Return, exactly and in full, the lines of the records below starting at the one with "X116400000Y-95750000D03*" and ending at the one with "X173150000Y-52500000D03*", and no other lines.

Design files in text formats>
•••••

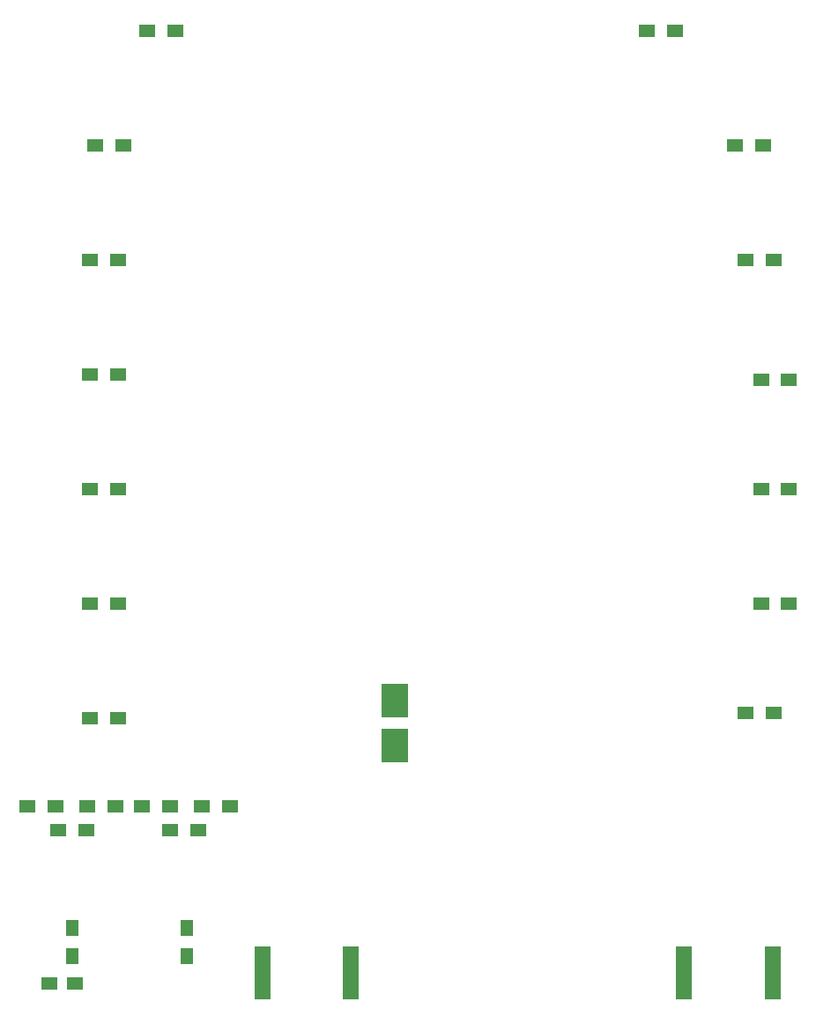
<source format=gbr>
G04 #@! TF.FileFunction,Paste,Bot*
%FSLAX46Y46*%
G04 Gerber Fmt 4.6, Leading zero omitted, Abs format (unit mm)*
G04 Created by KiCad (PCBNEW 4.0.7) date 12/14/17 19:40:57*
%MOMM*%
%LPD*%
G01*
G04 APERTURE LIST*
%ADD10C,0.100000*%
%ADD11R,1.500000X1.250000*%
%ADD12R,1.500000X1.300000*%
%ADD13R,1.300000X1.500000*%
%ADD14R,2.500000X3.200000*%
%ADD15R,1.500000X5.080000*%
G04 APERTURE END LIST*
D10*
D11*
X107250000Y-110500000D03*
X104750000Y-110500000D03*
D12*
X105350000Y-93500000D03*
X102650000Y-93500000D03*
X108400000Y-93500000D03*
X111100000Y-93500000D03*
X105650000Y-95750000D03*
X108350000Y-95750000D03*
X116400000Y-95750000D03*
X119100000Y-95750000D03*
X116350000Y-93500000D03*
X113650000Y-93500000D03*
X119400000Y-93500000D03*
X122100000Y-93500000D03*
D13*
X107000000Y-107850000D03*
X107000000Y-105150000D03*
D12*
X109150000Y-30000000D03*
X111850000Y-30000000D03*
X111350000Y-41000000D03*
X108650000Y-41000000D03*
X111350000Y-63000000D03*
X108650000Y-63000000D03*
X111350000Y-74000000D03*
X108650000Y-74000000D03*
X111350000Y-85000000D03*
X108650000Y-85000000D03*
X111350000Y-52000000D03*
X108650000Y-52000000D03*
X116850000Y-19000000D03*
X114150000Y-19000000D03*
X164850000Y-19000000D03*
X162150000Y-19000000D03*
X170650000Y-30000000D03*
X173350000Y-30000000D03*
X174350000Y-41000000D03*
X171650000Y-41000000D03*
X175850000Y-63000000D03*
X173150000Y-63000000D03*
X175850000Y-74000000D03*
X173150000Y-74000000D03*
X174350000Y-84500000D03*
X171650000Y-84500000D03*
X175850000Y-52500000D03*
X173150000Y-52500000D03*
D13*
X118000000Y-105150000D03*
X118000000Y-107850000D03*
D14*
X138000000Y-83350000D03*
X138000000Y-87650000D03*
D15*
X165750000Y-109500000D03*
X174250000Y-109500000D03*
X125250000Y-109500000D03*
X133750000Y-109500000D03*
M02*

</source>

•••••

YOUR RESPONSE>
X116400000Y-95750000D03*
X119100000Y-95750000D03*
X116350000Y-93500000D03*
X113650000Y-93500000D03*
X119400000Y-93500000D03*
X122100000Y-93500000D03*
D13*
X107000000Y-107850000D03*
X107000000Y-105150000D03*
D12*
X109150000Y-30000000D03*
X111850000Y-30000000D03*
X111350000Y-41000000D03*
X108650000Y-41000000D03*
X111350000Y-63000000D03*
X108650000Y-63000000D03*
X111350000Y-74000000D03*
X108650000Y-74000000D03*
X111350000Y-85000000D03*
X108650000Y-85000000D03*
X111350000Y-52000000D03*
X108650000Y-52000000D03*
X116850000Y-19000000D03*
X114150000Y-19000000D03*
X164850000Y-19000000D03*
X162150000Y-19000000D03*
X170650000Y-30000000D03*
X173350000Y-30000000D03*
X174350000Y-41000000D03*
X171650000Y-41000000D03*
X175850000Y-63000000D03*
X173150000Y-63000000D03*
X175850000Y-74000000D03*
X173150000Y-74000000D03*
X174350000Y-84500000D03*
X171650000Y-84500000D03*
X175850000Y-52500000D03*
X173150000Y-52500000D03*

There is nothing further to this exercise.